How Does the Stock Market Exchange Work?

How Does the Stock Market Exchange Work?

STOCK MARKET

How Does the Stock Market Exchange Work?

A stock market, stock exchange, or bond market is an establishment where shares of stock are sold to the public. The term ‘stock’ refers to a particular entity, such as a company or a government. The word ‘share’ in the stock market denotes a fraction of one percent of a whole corporation’s issued stock. The term ‘market’ applies to any association, in which the prices of securities are negotiated for a known market value at any given time. These may comprise publicly traded securities listed in a stock exchange.

There are different kinds of STocks available in the stock market. It can be divided into financial STocks and non-financial STocks. Financial STocks includes treasury bills and bonds, common stocks issued by publicly traded corporations and mutual funds, etc. Non-financial STocks include stocks not traded on the stock exchanges, i.e.

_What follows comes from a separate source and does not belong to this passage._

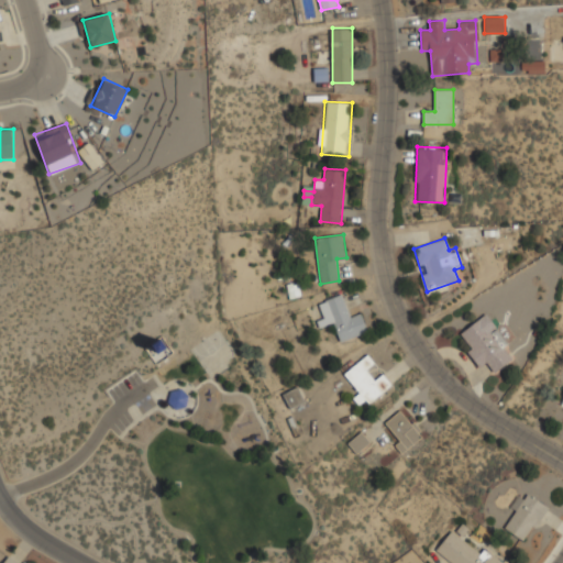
[(367,331),(361,311),(350,315),(343,294),(317,302),(324,324),(333,321),(340,341),(367,331)]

The stock market has four major categories – Buyers, Sellers, Market makers and Brokers. Buyers are the individuals or establishments buying the securities and selling them to other buyers at a pre-determined price. The seller is also an individual or institution who sells securities for a pre-determined price. The third category of participants is the market maker or broker, who executes the orders of the buyers and ensures that the volume of sale is controlled.

The main purpose of the buying and selling of shares is to increase the value of the shareholder. This involves the spread between the buyers and sellers of the shares. Usually, when the buyers sell their shares, they have to pay a spread to the sellers.

In the stock markets, there is a bid-ask spread. This is the difference between the buying and selling prices of the same share. The bid-ask spread is a factor that influences the buyers and the sellers. The more the spread, the lower is the price of the share. However, it is quite impossible to predict the bid-ask spread.

The major components of the stock markets include the following: Major Shareholders, Stocks, Minicourses, Dealers, and Participants. These components affect the nature of the transactions in the markets. The major shareholders are the entities or persons involved in the business who participate in the purchasing of shares. The stocks are the actual physical shares in the company. Minicourses refer to the dealers involved in buying and selling the stocks.

The main trading operators in the stock market exchange are the dealers. They buy and sell shares and carry out the transactions between the buyers and the sellers. The participation of the participants is essential for the smooth functioning of the stock market exchanges. The dealers are known as the public companies.

The major participants in the stock exchange are the retail traders i.e. individual investors, institutional traders, and corporate groups. There are many different types of trading. Although trading involves only a small number of trades, it is essential to understand the risks involved in trading before participating in the market. There are also many different types of shares.